━━━ Extracted text
That lag is not a small thing.

The 45-day window has stood since 1979, and the Society for Corporate Governance, NIRI, and the NYSE petitioned the SEC in 2024 to cut it to five business days. Until that changes, treat 13F as a map of where money sat last quarter, not where it is now.

So use it for what it is good at: spotting which names funds are crowding into, generating ideas, and watching positioning shift over several quarters. Do not use it to time a trade.

Raw EDGAR, a data vendor, or enrichment: which should you use?

Pick by how much parsing you want to own. The raw SEC route is free but you parse the XML yourself. A 13F data vendor sells pre-parsed holdings with history. Edgrapi sits in the middle: it lists filings for managers that have a ticker, and it gives you the fundamentals to make any holdings list mean something.

Raw SEC EDGAR13F data vendorEdgrapi
CostFreePaidFree tier, then paid
Holdings tableYou parse the XMLPre-parsedLinked (you parse the XML)
Manager coverageAll, by CIKAllManagers with a ticker
Fundamentals to enrichNoSometimesYes (fundamentals + ratios)
━━━━━━
━━━ Entries supplied
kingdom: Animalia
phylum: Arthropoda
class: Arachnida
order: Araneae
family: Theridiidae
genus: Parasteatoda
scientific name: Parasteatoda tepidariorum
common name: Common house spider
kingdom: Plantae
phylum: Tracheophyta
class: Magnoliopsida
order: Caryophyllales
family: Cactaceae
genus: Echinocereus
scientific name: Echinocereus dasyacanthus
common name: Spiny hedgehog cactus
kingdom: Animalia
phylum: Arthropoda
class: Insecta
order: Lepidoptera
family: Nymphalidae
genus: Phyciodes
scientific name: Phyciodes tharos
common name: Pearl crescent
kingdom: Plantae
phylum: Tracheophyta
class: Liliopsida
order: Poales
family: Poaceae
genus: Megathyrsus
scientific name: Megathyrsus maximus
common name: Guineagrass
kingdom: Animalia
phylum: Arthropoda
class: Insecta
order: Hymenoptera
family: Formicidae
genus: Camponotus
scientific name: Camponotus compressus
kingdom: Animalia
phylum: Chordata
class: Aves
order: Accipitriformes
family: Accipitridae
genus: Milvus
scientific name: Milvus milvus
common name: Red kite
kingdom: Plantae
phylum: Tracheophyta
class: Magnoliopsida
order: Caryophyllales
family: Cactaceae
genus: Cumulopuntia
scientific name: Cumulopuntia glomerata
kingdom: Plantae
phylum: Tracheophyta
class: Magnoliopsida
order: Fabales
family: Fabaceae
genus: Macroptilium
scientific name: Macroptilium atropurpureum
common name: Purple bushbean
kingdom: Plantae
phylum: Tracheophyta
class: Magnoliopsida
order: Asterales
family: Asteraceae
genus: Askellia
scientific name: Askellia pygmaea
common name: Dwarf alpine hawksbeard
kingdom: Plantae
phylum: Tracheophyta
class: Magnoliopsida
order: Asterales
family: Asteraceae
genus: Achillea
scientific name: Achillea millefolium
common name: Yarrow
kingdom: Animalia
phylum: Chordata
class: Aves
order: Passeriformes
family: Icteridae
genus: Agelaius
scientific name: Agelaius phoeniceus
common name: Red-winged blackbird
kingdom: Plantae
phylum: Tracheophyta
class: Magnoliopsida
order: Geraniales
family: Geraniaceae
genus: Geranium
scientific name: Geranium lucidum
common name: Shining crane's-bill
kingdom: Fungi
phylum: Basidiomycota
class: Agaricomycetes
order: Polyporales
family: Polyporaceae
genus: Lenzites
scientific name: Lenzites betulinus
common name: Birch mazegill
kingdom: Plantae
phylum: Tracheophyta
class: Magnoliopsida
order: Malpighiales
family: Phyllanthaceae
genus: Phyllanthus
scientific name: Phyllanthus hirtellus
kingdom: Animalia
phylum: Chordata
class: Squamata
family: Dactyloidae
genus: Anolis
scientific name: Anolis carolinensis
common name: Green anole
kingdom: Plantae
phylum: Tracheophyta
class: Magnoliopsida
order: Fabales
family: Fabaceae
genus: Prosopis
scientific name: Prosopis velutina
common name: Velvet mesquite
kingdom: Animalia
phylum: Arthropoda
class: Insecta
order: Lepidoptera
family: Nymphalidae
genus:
━━━━━━
== Required action ==
Rewrite the 13F filings text from "So use it for" up to and including "(fundamentals + ratios)", changing "parsing" to "processing".

== Task solution ==
So use it for what it is good at: spotting which names funds are crowding into, generating ideas, and watching positioning shift over several quarters. Do not use it to time a trade.

Raw EDGAR, a data vendor, or enrichment: which should you use?

Pick by how much processing you want to own. The raw SEC route is free but you parse the XML yourself. A 13F data vendor sells pre-parsed holdings with history. Edgrapi sits in the middle: it lists filings for managers that have a ticker, and it gives you the fundamentals to make any holdings list mean something.

Raw SEC EDGAR13F data vendorEdgrapi
CostFreePaidFree tier, then paid
Holdings tableYou parse the XMLPre-parsedLinked (you parse the XML)
Manager coverageAll, by CIKAllManagers with a ticker
Fundamentals to enrichNoSometimesYes (fundamentals + ratios)